Altman also said OpenAI is not training GPT-5, now the main work is to make GPT-4 more useful. This is also in line with OpenAI’s previous hints: let the AI evolve a little slower, so that humans can adapt.

So what we can expect is that the big model violence breaking phase has come to an end for now. * Now that AI has a significant degree of intelligence, the primary issue for the near future is not to make it smarter, but more accurate, more useful, and more socially acceptable. *

This all sounds great. But as far as I know, for some mathematical reason, it’s not possible for OpenAI to completely “control” the GPT. We’ll talk about that next.

Notes

[1] Elite Day Lessons, Season 4, The Difficulty of Daily Use and Not Knowing It

[2] Andrej Karpathy, The state of Computer Vision and AI: we are really, really far away. Oct 22, 2012, http://karpathy.github.io/2012/10/22/state-of -computer-vision/

[3] https://www.youtube.com/watch?v=ZZ0atq2yYJw The part we are interested in starts at minute 21.

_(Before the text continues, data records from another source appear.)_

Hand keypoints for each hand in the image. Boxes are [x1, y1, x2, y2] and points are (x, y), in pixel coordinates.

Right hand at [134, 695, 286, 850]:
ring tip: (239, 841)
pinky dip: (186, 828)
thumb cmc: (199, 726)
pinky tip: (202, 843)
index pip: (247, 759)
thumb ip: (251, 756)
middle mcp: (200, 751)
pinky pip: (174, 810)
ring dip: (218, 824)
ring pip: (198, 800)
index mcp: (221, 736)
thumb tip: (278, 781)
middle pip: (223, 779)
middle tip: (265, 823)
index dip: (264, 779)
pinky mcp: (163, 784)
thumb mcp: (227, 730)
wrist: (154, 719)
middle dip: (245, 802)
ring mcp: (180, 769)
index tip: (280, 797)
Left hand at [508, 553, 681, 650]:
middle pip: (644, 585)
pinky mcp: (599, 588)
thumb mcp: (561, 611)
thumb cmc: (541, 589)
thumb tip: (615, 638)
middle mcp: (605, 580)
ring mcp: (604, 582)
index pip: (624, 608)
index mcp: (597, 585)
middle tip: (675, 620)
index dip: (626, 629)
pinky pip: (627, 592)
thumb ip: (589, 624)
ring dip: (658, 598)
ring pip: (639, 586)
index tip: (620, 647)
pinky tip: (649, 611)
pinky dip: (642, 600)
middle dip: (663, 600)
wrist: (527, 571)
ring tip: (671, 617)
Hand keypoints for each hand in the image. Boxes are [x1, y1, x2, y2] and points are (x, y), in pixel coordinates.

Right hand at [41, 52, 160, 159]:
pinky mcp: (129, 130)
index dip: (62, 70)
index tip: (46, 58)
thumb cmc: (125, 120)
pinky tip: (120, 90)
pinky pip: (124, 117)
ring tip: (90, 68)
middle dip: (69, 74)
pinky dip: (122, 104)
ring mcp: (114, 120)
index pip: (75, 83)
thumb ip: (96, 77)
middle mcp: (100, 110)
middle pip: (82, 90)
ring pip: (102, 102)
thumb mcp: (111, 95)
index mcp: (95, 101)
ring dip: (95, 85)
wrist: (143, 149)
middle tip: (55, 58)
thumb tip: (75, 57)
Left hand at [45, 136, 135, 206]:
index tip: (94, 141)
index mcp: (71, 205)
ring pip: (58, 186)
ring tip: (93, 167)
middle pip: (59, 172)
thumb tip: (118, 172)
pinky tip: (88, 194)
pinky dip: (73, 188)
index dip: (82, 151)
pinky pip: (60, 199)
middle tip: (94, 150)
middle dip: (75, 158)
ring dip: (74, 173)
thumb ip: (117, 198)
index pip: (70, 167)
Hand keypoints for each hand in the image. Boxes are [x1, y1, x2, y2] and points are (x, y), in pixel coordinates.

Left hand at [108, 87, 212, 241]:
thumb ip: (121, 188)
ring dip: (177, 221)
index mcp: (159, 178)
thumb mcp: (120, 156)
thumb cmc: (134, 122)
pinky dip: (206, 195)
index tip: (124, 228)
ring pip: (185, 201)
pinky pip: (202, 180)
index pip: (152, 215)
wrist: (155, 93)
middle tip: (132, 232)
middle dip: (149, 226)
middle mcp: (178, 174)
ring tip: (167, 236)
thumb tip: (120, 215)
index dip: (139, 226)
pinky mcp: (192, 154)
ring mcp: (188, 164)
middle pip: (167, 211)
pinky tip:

[4] https://youtu.be/C_78DM8fG6E

[5] https://www.eye-on.ai/podcast-archive, March 15

[6] https://www.wired.com/story/openai-ceo-sam-altman-the-age-of-giant-ai-models-is-already-over/

Getting to the point

  1. what GPT learns is actually not the language, but the real world behind the language. gpt, the language model, captures that thing behind the language.
  2. What we can expect is that the big model violence solving phase has come to an end for the time being. Now AI has a considerable degree of intelligence, the primary problem in the near future is not to make it smarter, but more accurate, better use, more socially acceptable.